▸ **Work to complete**:
a - Please rewrite the paragraph of the Scratch data report that begins "One goal of Scratch is" as a short bulleted list, keeping its main facts.
b - Pick up the Scratch data report after its final sentence and keep writing it in the same style.
-- Passage provided follows --
Content
Introduction 2
Background 2
Intended Audience 2
Scope 2
Storyline and Questions 2
Analysis 3
Key Highlights 3
Findings 3
Conclusion 8
References 9
Appendix 10
Dataset Preparation and Cleaning 10
Join Details 11
Calculation 11
1. Introduction
1.1 Background
Data visualization is a tool to help people understand the importance of data by placing it in a visual context. The information that may not be observed in text-based data such as patterns, trends and correlations can be exposed and recognized easier with data visualization software such as Tableau and R shiny (Rouse, 2012). In this project, we will use the dataset collected from the Scratch website built by MIT Media Lab. Scratch is a web-based platform that makes it easy for youngsters to create programmable media such as interactive characters, games, and animated arts, which young children can share online. In this paper, we will explore the theoretical framework of designing and analyzing Scratch longitudinal dataset that engages youth in learning from each other by sharing their visuals called project.
1.2 Intended Audience
Although we assume our intended audiences include developers, designers and management of Scratch website, our analysis should be easily understandable for everyone regardless their professional backgrounds. The aim of our analysis is to help the audiences understand how Scratch website is performing and how to improve the platform.
1.3 Scope
One goal of Scratch is to foster creative knowledge of youths by collaboration. To achieve this goal, Scratch provides a lot of functions for interactions. For example, kids can create and upload new projects, love and download other projects, make friends with other users. In this paper, we sliced our dataset by loves with data ranging from March 2007 to April 2012, including Projects table, Viewers table, Downloaders table, Friends table, Favorites table, and Users table.
-- Passage provided concluded --
-- Study material follows --
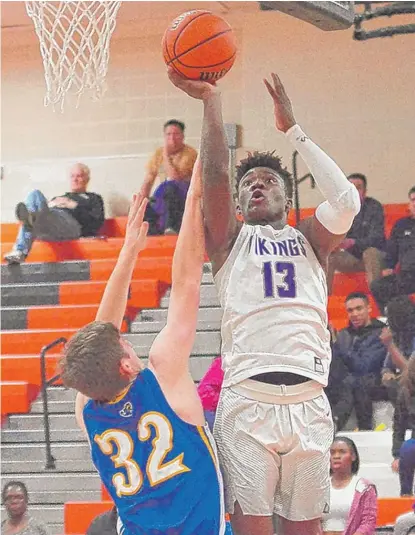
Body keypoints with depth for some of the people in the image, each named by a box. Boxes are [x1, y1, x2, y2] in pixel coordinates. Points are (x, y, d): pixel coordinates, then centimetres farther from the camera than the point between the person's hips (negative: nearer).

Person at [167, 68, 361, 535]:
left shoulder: (309, 239, 19)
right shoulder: (231, 240, 16)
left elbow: (346, 202, -1)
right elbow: (215, 176, -2)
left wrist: (293, 130, 3)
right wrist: (211, 101, -4)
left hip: (309, 404, 2)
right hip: (246, 403, -2)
-- Study material concluded --
▸ **Exercise answers**:
a -
- Scratch aims to build young people's creative knowledge through collaboration.
- It offers many functions for interaction. Kids can create and upload new projects, love and download other projects, and make friends with other users.
- The dataset was sliced by loves and covers March 2007 to April 2012.
- It includes the Projects, Viewers, Downloaders, Friends, Favorites, and Users tables.

b -
1.4 Storyline and Questions
The objective of this paper is to analyze different aspects of Scratch users, such as their needs, their interest, and parameters that drive the application, by comparing the trends between users from the United States with respects to users from other countries, in relation with the tendency of loving a project. We explored the dataset by finding answers to the questions mentioned, which helped structure our story.
• What is the trend among the users from different countries and how users are doing?
• What is the impact of the decline in the number of users from 2010?
• How do the different attributes drive scratch applications?
• How is the variable Love related to the variable project view or project download?
• How is the Love data distributed over available years?
• How does remixing of projects impact love and what can be the future trend?
2. Analysis
2.1 Key Highlights
– The highest number of projects being used to remix is by user “55931”, who is from the United States and is part of Scratch application since 2007.
– User “690170”, from the United States, appreciated maximum by adding other user’s projects as favorites.
– Project “162167”, has been maximum times (2362) marked as the favorite by others.
– User “215110” from the US started using scratch since 2009 and has maximum followers.
– User “224810” from the UK started using scratch since 2009 and followed maximum (4981) users.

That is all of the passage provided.